U.S. Sen. Ted Stevens (R-Alaska), the incoming deputy majority leader who spent this weekend in high-level talks here, said tonight he would not "rule out" U.S. sales of lethal military equipment to China because of Soviet "aggressiveness" in Poland, Vietnam and Afghanistan.

Stevens, who will head the important subcommittee on defense appropiations when the Senate convenes Monday, said at a press conference that he hopes Soviet leaders will "understand the meaning of my first visit as [subcommittee] chairman . . . and, believe me, it is not accidental that I have come.

"I think we are seeing a new attitude of the Soviet leaders and they have to understand there is a new generation in our country dealing with problems related to them," said Stevens, who traveled to Peking at the request of incoming Senate Majority Leader Howard Baker.

Stevens arrived here Friday with his wife and Anna Chennault, a long-time opponent of the Chinese Communists who was returning to Peking, her native city, for the first time in 32 years.
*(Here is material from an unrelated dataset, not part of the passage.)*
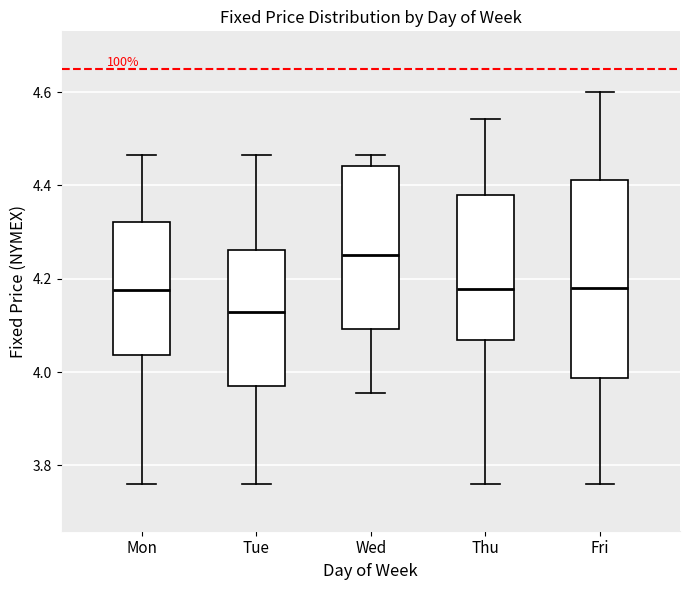

Comparing the boxes themselves (not the whiskers), which one is the tallest?

Fri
Channault, whose late husband commanded the Flying Tiger air force in China during World War II, came in her capacity as chairman of the Republican Party's Heritage council. c

In its rapidly expanding ties with Peking over the past year, the Carter administration has offered to sell China technology that can be converted to military uses as well as nonlethal military equipment, such as air defense radar, trucks, helicopters and transport planes.

Although many U.S. military planners have urged unrestricted weapons sales to China, a decision has been delayed by counterarguments that sales of lethal weapons would dangerously upset the Soviets, who share a disputed border with China and have conflicting interests with Peking and Southeast Asia.

Stevens, who held talks with senior Vice Premier Deng Xiaoping and Foreign Minister Huang Hua in the last two days, said his discussions included defense questions, Soviet behavior on matters of foreign policy, Vietnam's presence in Cambodia and Peking's relations with Taiwan.

He declined, however, to provide details of his meetings, saying they were "off the record" and would only be revealed in a report to Baker when Stevens returns to Washington after a stopover in Taiwan beginning Monday.

Throughout the hour-long press conference at a Chinese government guest house, Stevens stressed that he was not speaking for the incoming Reagan administration. Nor did he convey any messages from the president-elect to reassure the Chinese about American intentions in eastern Asia, he said.

Chennault, who also attended the press conference, and Stevens chose their words carefully, taking pains to avoid the kind of controversy that erupted several weeks ago when Ray Cline, a Reagan foreign policy adviser, offended the Chinese by statements he made on a swing through Asia.

"We are not here as ambassadors in any way for the new administration," Stevens said. "Since we have not been sent by Governor Reagan, we have not been able to answer questions posed to us [by the Chinese] about what to expect of the new administration.

"We're not here to bring messages to the people of China or bring any messages back."

Chinese officials are still a bit wary of the incoming administration because of Reagan's campaign call for upgrading U.S. relations with the Nationalist Chinese government on Taiwan -- a position he softened after it became a controversial political issue.

Stevens said he told Deng and other Chinese leaders that Reagan is "very realistic" -- a code phrase signifying that the president-elect realizes the advantages of good Sino-American relations as a lever against a common adversary, the Soviet Union.

"We are quite hopeful of expanding and improving our relations with the People's Republic of China," he said. "This country has a great deal to offer in terms of dealing with our country."